Work item
Search the material for the word "certain" and copy every line in which it occurs.

Given records
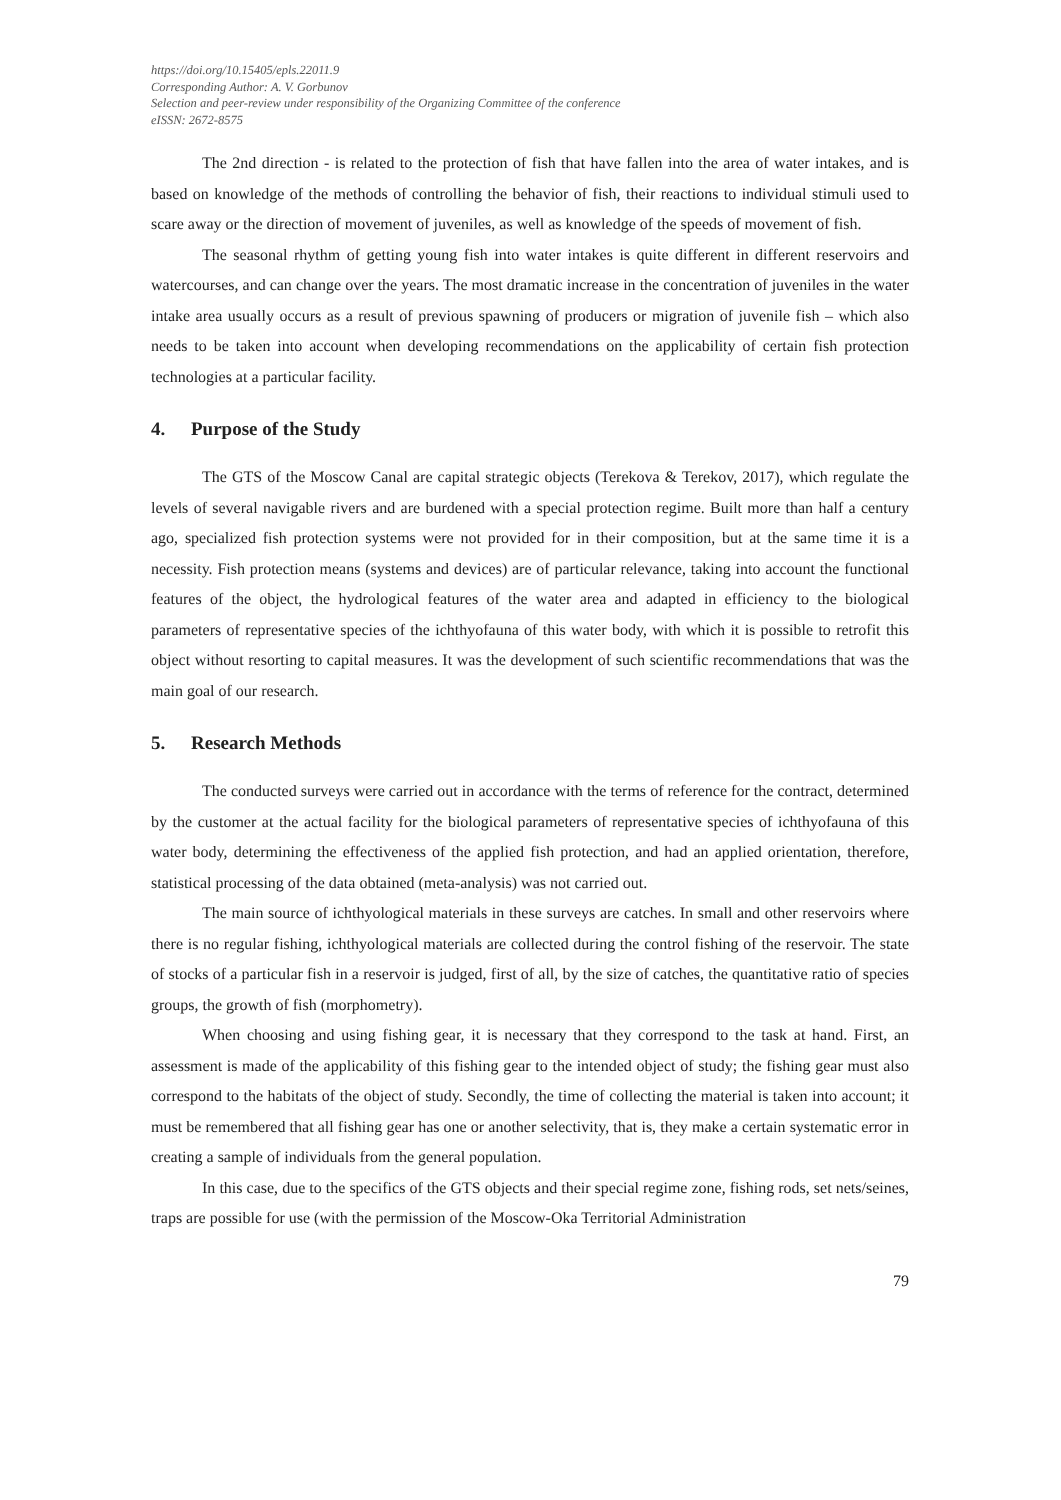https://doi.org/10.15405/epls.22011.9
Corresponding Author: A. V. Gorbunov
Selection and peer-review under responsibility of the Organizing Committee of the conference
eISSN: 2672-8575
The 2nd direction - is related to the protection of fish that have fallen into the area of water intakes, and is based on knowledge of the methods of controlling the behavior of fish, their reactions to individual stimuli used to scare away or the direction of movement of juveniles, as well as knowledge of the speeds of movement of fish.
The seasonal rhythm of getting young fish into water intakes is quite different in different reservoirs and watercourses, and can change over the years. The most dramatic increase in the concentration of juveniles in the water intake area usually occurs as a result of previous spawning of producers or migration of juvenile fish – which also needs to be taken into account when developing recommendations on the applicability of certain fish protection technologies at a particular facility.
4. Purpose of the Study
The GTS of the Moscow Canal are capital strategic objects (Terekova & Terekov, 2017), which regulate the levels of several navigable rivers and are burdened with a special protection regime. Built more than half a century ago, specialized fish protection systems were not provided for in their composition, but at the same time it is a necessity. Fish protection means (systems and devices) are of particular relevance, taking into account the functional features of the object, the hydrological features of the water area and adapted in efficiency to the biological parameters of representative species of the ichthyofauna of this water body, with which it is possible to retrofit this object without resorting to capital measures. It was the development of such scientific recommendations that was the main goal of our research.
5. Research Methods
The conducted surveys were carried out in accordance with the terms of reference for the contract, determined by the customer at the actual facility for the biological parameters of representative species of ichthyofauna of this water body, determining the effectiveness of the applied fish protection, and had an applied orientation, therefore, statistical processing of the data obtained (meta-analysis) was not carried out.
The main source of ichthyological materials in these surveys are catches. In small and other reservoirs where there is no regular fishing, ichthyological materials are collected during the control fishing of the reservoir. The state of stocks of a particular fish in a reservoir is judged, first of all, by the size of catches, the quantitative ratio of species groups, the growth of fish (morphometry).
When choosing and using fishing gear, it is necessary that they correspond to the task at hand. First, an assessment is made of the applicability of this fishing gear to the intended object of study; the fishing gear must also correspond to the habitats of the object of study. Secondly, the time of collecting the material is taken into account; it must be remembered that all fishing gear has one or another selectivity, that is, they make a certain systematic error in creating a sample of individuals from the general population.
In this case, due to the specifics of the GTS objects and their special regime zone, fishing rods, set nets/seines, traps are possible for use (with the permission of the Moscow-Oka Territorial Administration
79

Output below
The seasonal rhythm of getting young fish into water intakes is quite different in different reservoirs and watercourses, and can change over the years. The most dramatic increase in the concentration of juveniles in the water intake area usually occurs as a result of previous spawning of producers or migration of juvenile fish – which also needs to be taken into account when developing recommendations on the applicability of certain fish protection technologies at a particular facility.
When choosing and using fishing gear, it is necessary that they correspond to the task at hand. First, an assessment is made of the applicability of this fishing gear to the intended object of study; the fishing gear must also correspond to the habitats of the object of study. Secondly, the time of collecting the material is taken into account; it must be remembered that all fishing gear has one or another selectivity, that is, they make a certain systematic error in creating a sample of individuals from the general population.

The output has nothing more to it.